At last she spoke. "Do you think--does it cost very much to learn to be
a midwife?"
"A midwife--is that what you want to be, girl?" Peer couldn't help
laughing. So this was what she had been planning in these days--since he
had offered to help her on in the world.
"Do you think my hands are too big?" she ventured presently--he could
just hear the whisper.
Peer felt a pang of pity. He had noticed already how ill the red swollen
hands matched her pale clear-cut face, and he knew that in the country,
when any one has small, fine hands, people call them "midwife's hands."
"We'll manage it somehow, I daresay," said Peer, turning round to the
wall. He had heard that it cost several hundred crowns to go through the
course at the midwifery school.
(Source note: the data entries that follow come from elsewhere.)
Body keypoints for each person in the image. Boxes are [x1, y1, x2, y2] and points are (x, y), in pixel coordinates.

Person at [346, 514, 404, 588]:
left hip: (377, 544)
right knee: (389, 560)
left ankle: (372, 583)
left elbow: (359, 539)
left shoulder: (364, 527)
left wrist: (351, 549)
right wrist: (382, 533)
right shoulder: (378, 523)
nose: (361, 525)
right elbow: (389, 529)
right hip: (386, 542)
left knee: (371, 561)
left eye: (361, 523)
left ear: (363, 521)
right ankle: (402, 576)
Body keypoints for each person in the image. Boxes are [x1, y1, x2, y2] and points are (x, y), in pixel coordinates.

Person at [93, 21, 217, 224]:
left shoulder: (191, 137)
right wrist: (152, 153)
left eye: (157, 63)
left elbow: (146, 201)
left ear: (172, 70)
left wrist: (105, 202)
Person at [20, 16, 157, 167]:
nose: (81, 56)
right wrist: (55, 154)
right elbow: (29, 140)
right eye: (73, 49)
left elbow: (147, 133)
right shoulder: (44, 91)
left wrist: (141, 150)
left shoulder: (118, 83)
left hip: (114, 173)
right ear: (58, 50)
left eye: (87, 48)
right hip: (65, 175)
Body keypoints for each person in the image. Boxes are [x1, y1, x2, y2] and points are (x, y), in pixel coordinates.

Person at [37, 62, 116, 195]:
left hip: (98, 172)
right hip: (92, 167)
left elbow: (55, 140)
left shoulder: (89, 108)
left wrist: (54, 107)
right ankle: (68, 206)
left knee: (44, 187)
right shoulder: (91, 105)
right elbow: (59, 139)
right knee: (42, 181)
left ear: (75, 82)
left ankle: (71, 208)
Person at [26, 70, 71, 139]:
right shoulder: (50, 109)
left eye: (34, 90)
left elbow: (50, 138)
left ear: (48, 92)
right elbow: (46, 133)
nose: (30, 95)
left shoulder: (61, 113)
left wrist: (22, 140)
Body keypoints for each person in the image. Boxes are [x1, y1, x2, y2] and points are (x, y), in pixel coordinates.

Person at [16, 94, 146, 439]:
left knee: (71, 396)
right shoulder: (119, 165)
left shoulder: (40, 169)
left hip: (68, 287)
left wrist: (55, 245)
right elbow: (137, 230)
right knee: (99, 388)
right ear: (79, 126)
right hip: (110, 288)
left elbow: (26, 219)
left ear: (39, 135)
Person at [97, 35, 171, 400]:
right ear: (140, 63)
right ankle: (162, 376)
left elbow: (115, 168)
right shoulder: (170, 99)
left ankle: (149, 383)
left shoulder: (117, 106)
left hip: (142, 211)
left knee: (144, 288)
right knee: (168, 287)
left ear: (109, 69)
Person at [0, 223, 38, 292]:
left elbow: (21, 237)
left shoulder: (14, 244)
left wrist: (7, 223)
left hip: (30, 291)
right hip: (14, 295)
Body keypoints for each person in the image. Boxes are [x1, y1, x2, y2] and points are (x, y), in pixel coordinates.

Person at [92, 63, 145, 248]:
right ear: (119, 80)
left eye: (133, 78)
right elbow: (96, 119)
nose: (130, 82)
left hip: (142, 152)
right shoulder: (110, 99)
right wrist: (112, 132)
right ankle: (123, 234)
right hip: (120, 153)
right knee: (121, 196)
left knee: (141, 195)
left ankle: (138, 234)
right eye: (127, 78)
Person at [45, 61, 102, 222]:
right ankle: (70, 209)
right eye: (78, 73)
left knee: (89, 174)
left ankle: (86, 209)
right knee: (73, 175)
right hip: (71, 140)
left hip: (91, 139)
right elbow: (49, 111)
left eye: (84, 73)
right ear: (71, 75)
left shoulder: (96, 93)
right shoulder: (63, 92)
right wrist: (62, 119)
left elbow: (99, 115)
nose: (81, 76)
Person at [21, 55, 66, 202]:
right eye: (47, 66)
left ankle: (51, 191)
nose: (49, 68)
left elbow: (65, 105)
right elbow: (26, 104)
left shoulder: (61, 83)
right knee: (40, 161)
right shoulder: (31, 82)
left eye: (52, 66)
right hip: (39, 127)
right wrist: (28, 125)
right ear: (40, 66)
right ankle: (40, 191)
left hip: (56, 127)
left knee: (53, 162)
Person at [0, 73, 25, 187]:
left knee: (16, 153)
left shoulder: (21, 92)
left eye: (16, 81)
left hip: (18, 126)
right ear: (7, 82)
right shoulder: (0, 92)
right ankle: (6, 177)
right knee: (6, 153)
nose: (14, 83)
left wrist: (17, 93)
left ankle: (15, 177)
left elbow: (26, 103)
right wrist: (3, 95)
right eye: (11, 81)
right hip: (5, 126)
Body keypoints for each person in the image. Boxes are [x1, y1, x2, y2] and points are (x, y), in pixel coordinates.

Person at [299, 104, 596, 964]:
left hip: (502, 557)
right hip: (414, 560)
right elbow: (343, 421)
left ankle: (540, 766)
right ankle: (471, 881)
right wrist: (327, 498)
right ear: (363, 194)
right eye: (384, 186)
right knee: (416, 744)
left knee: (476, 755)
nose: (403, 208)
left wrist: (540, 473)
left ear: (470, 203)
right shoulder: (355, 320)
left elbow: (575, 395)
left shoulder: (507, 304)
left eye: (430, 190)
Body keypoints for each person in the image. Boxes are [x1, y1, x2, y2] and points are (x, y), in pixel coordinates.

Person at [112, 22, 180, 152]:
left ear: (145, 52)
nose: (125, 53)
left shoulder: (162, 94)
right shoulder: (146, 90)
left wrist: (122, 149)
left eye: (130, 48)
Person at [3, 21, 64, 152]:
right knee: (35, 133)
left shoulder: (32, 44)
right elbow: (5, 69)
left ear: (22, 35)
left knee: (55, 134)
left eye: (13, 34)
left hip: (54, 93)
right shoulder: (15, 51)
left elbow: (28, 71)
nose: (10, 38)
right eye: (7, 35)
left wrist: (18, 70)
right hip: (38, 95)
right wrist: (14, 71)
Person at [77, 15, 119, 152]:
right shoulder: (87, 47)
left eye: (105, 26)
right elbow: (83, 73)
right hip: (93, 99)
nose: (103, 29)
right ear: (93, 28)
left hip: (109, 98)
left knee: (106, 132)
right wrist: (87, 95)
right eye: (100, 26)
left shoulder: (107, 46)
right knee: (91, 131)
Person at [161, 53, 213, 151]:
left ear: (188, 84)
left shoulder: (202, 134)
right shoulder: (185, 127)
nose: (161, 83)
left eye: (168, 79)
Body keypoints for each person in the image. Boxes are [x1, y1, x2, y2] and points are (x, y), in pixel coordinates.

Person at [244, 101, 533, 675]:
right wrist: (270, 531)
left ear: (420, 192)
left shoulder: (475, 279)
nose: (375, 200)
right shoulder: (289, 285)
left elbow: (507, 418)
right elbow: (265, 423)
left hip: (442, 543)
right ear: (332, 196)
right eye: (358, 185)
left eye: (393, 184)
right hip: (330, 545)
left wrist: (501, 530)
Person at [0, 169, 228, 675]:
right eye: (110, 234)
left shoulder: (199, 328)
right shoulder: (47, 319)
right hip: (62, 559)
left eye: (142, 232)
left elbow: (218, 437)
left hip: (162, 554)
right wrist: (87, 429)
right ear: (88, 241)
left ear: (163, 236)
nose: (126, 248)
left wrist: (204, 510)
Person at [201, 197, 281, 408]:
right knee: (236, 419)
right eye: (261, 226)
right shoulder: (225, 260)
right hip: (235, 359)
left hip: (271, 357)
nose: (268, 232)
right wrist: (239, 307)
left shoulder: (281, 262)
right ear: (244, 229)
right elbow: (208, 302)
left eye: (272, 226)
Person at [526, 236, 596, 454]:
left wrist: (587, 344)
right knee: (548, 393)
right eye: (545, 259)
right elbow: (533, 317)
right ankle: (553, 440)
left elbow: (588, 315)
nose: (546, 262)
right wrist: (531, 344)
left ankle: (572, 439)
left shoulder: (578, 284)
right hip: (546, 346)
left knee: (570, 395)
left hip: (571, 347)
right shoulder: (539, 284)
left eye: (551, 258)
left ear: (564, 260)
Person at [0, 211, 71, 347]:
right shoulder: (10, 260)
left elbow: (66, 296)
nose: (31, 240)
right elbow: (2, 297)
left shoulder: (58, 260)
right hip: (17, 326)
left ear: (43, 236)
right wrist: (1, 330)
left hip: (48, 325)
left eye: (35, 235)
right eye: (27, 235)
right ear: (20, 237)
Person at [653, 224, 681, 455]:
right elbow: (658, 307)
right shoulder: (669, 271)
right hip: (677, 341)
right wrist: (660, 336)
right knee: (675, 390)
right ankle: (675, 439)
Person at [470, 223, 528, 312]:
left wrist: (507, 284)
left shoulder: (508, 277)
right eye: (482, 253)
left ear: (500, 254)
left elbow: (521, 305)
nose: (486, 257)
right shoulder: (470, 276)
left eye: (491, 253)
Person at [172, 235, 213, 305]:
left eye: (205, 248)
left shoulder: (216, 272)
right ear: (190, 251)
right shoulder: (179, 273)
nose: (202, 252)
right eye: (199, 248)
It would be years before he could get
together anything like that sum. Poor girl, it looked as if she would
have a long time to wait.
After that they fell silent. The north-wester roared over the housetops,
and presently brother and sister were asleep.
When Peer awoke the next morning, Louise was about already, making
coffee over the little stove. Then she opened her box, took out a yellow
petticoat and hung it on a nail, placed a pair of new shoes against the
wall, lifted out some under-linen and woollen stockings, looked at them,
and put them back again. The little box held all her worldly goods.
As Peer was getting up: "Gracious mercy!" she cried suddenly, "what is
that awful noise down in the yard?"
"Oh, that's nothing to worry about," said Peer.